***** Input for this task

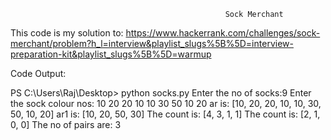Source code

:                                                     Sock Merchant

This code is my solution to:
https://www.hackerrank.com/challenges/sock-merchant/problem?h_l=interview&playlist_slugs%5B%5D=interview-preparation-kit&playlist_slugs%5B%5D=warmup

Code Output:

PS C:\Users\Raj\Desktop> python socks.py
Enter the no of socks:9
Enter the sock colour nos:
10
20
20
10
10
30
50
10
20
ar is: [10, 20, 20, 10, 10, 30, 50, 10, 20]
ar1 is: [10, 20, 50, 30]
The count is: [4, 3, 1, 1]
The count is: [2, 1, 0, 0]
The no of pairs are: 3
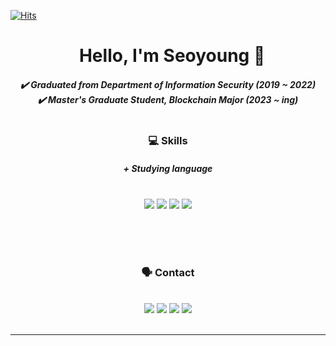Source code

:[![Hits](https://hits.seeyoufarm.com/api/count/incr/badge.svg?url=https%3A%2F%2Fgithub.com%2Fxxeonge%2Fxxeonge&count_bg=%23000000&title_bg=%23000000&icon=github.svg&icon_color=%23FFFFFF&title=Github&edge_flat=false)](https://github.com/xxeonge/xxeonge)

<div align=center><h1> &nbsp;&nbsp;Hello, I'm Seoyoung 🐣 </h1>


<h5>
✔️ Graduated from Department of Information Security (2019 ~ 2022)<br>
✔️ Master's Graduate Student, Blockchain Major (2023 ~ ing)<br><br>
</h5>

<h3> 💻&nbsp;Skills </h3> <h5> + Studying language</h5>
<br>
<img src="https://img.shields.io/badge/python-3776AB?style=for-the-badge&logo=Python&logoColor=white"> 
<img src="https://img.shields.io/badge/C-A8B9CC?style=for-the-badge&logo=C&logoColor=white"> 
<img src="https://img.shields.io/badge/C++-00599C?style=for-the-badge&logo=cplusplus&logoColor=white">
<img src="https://img.shields.io/badge/solidity-363636?style=for-the-badge&logo=Solidity&logoColor=white"> 

<br><br><br>
<h3> 🗣️&nbsp;Contact </h3>
</br>
<a href="https://www.instagram.com/xxeonge_">
<img src="https://img.shields.io/badge/Instagram-E4405F?style=for-the-badge&logo=Instagram&logoColor=white"></a>
<a href="https://github.com/xxeonge/xxeonge">
<img src="https://img.shields.io/badge/Github-181717?style=for-the-badge&logo=Github&logoColor=white"></a>
<a href="https://twitter.com/xxeonge">
<img src="https://img.shields.io/badge/twitter-1D9BF0?style=for-the-badge&logo=twitter&logoColor=white"></a>
<a href="mailto:xeoyounglee@gmail.com">
<img src="https://img.shields.io/badge/gmail-EA4335?style=for-the-badge&logo=gmail&logoColor=white"></a>
<br><br>

</div>



<!-- ![xxeonge's GitHub stats](https://github-readme-stats.vercel.app/api?username=xxeonge&show_icons=true&bg_color=00000000) -->
***
<!-- 
![xxeonge's GitHub stats](https://github-readme-stats.vercel.app/api?username=xxeonge&show_icons=true&bg_color=00000000) -->





<!--
**xxeonge/xxeonge** is a ✨ _special_ ✨ repository because its `README.md` (this file) appears on your GitHub profile.

Here are some ideas to get you started:

- 🔭 I’m currently working on ...
- 🌱 I’m currently learning ...
- 👯 I’m looking to collaborate on ...
- 🤔 I’m looking for help with ...
- 💬 Ask me about ...
- 📫 How to reach me: ...
- 😄 Pronouns: ...
- ⚡ Fun fact: ...
-->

**********

◆ Task to carry out:
What the response needs is every entry, repeated exactly, and none of the pictures.

◆ Response:
Source code

:                                                     Sock Merchant

This code is my solution to:
https://www.hackerrank.com/challenges/sock-merchant/problem?h_l=interview&playlist_slugs%5B%5D=interview-preparation-kit&playlist_slugs%5B%5D=warmup

Code Output:

PS C:\Users\Raj\Desktop> python socks.py
Enter the no of socks:9
Enter the sock colour nos:
10
20
20
10
10
30
50
10
20
ar is: [10, 20, 20, 10, 10, 30, 50, 10, 20]
ar1 is: [10, 20, 50, 30]
The count is: [4, 3, 1, 1]
The count is: [2, 1, 0, 0]
The no of pairs are: 3
Source code

:[![Hits](https://hits.seeyoufarm.com/api/count/incr/badge.svg?url=https%3A%2F%2Fgithub.com%2Fxxeonge%2Fxxeonge&count_bg=%23000000&title_bg=%23000000&icon=github.svg&icon_color=%23FFFFFF&title=Github&edge_flat=false)](https://github.com/xxeonge/xxeonge)

<div align=center><h1> &nbsp;&nbsp;Hello, I'm Seoyoung 🐣 </h1>


<h5>
✔️ Graduated from Department of Information Security (2019 ~ 2022)<br>
✔️ Master's Graduate Student, Blockchain Major (2023 ~ ing)<br><br>
</h5>

<h3> 💻&nbsp;Skills </h3> <h5> + Studying language</h5>
<br>
<img src="https://img.shields.io/badge/python-3776AB?style=for-the-badge&logo=Python&logoColor=white"> 
<img src="https://img.shields.io/badge/C-A8B9CC?style=for-the-badge&logo=C&logoColor=white"> 
<img src="https://img.shields.io/badge/C++-00599C?style=for-the-badge&logo=cplusplus&logoColor=white">
<img src="https://img.shields.io/badge/solidity-363636?style=for-the-badge&logo=Solidity&logoColor=white"> 

<br><br><br>
<h3> 🗣️&nbsp;Contact </h3>
</br>
<a href="https://www.instagram.com/xxeonge_">
<img src="https://img.shields.io/badge/Instagram-E4405F?style=for-the-badge&logo=Instagram&logoColor=white"></a>
<a href="https://github.com/xxeonge/xxeonge">
<img src="https://img.shields.io/badge/Github-181717?style=for-the-badge&logo=Github&logoColor=white"></a>
<a href="https://twitter.com/xxeonge">
<img src="https://img.shields.io/badge/twitter-1D9BF0?style=for-the-badge&logo=twitter&logoColor=white"></a>
<a href="mailto:xeoyounglee@gmail.com">
<img src="https://img.shields.io/badge/gmail-EA4335?style=for-the-badge&logo=gmail&logoColor=white"></a>
<br><br>

</div>



<!-- ![xxeonge's GitHub stats](https://github-readme-stats.vercel.app/api?username=xxeonge&show_icons=true&bg_color=00000000) -->
***
<!-- 
![xxeonge's GitHub stats](https://github-readme-stats.vercel.app/api?username=xxeonge&show_icons=true&bg_color=00000000) -->





<!--
**xxeonge/xxeonge** is a ✨ _special_ ✨ repository because its `README.md` (this file) appears on your GitHub profile.

Here are some ideas to get you started:

- 🔭 I’m currently working on ...
- 🌱 I’m currently learning ...
- 👯 I’m looking to collaborate on ...
- 🤔 I’m looking for help with ...
- 💬 Ask me about ...
- 📫 How to reach me: ...
- 😄 Pronouns: ...
- ⚡ Fun fact: ...
-->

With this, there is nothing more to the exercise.